In this study, H&E staining revealed that 12 (24%), 24 (48%), and 14 (28%) patients exhibited mild, moderate, and severe chronic gastritis, respectively. Of the 32 H. pylori-positive cases identified through qRT-PCR, 31.2%, 59.4%, and 9.4% cases exhibited mild, moderate, and severe infections, respectively. These results concurred with those of Siddiqui et al.[29] who reported 45 (24.4%), 137 (74%), and 3 (1.6%) cases of mild, moderate, and severe chronic gastritis, respectively, among 185 chronic gastric cases, with H. pylori-positive rates of 17.5%, 80.7%, and 1.8%, respectively. In this study, H. pylori was majorly associated with moderate inflammation. The section must be carefully examined for the presence of H. pylori in cases of moderate inflammation associated with active chronic gastritis. Previous studies have reported the correlation between chronic active gastritis and presence of H. pylori infection.[30-32]

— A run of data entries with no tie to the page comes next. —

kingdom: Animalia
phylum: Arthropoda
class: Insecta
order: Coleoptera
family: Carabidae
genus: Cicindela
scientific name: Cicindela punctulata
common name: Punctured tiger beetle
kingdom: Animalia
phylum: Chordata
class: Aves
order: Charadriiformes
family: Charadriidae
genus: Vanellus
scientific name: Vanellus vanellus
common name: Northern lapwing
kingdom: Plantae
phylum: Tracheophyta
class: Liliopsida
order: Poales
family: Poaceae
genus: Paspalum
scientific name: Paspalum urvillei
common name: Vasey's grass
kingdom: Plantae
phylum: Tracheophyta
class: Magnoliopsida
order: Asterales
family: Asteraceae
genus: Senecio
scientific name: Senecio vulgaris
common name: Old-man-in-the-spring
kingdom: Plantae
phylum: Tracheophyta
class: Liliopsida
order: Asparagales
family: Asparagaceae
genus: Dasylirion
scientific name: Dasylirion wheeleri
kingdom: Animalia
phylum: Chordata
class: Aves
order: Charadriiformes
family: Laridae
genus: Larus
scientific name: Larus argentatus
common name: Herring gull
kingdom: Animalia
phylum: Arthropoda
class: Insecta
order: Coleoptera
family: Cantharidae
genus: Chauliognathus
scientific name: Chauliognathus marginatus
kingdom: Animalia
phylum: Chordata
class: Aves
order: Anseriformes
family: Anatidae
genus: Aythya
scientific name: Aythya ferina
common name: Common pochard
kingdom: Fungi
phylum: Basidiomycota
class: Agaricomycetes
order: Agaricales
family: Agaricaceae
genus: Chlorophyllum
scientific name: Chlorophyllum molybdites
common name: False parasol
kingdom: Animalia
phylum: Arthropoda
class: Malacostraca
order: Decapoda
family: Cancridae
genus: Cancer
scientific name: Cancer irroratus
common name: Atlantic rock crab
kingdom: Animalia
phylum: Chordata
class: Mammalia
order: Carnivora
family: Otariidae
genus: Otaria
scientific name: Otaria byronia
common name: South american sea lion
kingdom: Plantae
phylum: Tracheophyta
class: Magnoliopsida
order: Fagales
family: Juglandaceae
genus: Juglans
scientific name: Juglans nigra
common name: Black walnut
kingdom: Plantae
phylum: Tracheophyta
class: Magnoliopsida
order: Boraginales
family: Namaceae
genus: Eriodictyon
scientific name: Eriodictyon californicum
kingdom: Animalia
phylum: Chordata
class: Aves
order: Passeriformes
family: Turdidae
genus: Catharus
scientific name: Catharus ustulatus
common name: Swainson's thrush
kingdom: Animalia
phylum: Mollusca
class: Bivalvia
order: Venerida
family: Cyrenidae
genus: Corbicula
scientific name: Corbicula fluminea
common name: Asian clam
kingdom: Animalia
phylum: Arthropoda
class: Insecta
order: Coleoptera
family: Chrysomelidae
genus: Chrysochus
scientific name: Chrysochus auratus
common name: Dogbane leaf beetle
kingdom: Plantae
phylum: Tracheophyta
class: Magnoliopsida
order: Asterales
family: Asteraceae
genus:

In this study, gastric ulcer was detected in 30% of cases. H. pylori is reported to be the major risk factor for the development of gastric ulcers as more than two-thirds of patients with gastric ulcer test positive for H. pylori infection.[33] Additionally, H. pylori infection is an important risk factor for the development of gastric atrophy and IM.[34-36] This is consistent with the results of this study in which all four detected IM cases were H. pylori-positive. Previous studies have reported that the presence of lymphoid follicles in the gastric mucosa is a common response to H. pylori infection and that the lymphoid follicles are detected in the gastric mucosa in 27-100% of cases.[31,37] In this study, 22 (44%) out of the 50 studied cases were associated with lymphoid follicles with or without germinal centres and all 22 cases were H. pylori-positive. The presence of lymphoid follicles in the gastric mucosa appears to be a strong predictor of H. pylori infection. These results were consistent with those of Afzal et al.[38] who examined 500 cases of chronic gastritis and reported that 95.8% of cases with follicular gastritis tested positive for H. pylori. Moreover, another study examining the histopathology of gastric biopsies reported that the presence of lymphoid follicles indicates high probability of H. pylori infection.[39] Under physiological conditions, the histological structure of stomach does not contain lymphoid follicles.[40] Hence, the presence of H. pylori-associated lymphoid tissue is considered as an important pathological feature in the stomach. The development of mucosa-associated lymphoid tissue (MALT) precedes the development of primary MALT lymphoma. IHC staining enables accurate diagnosis in cases of minimal or atypical H. pylori infection, which cannot be detected using H&E or modified Giemsa staining. The high diagnostic accuracy of IHC enables its application as an alternative to qRT-PCR for direct detection of H. pylori in the gastric biopsies.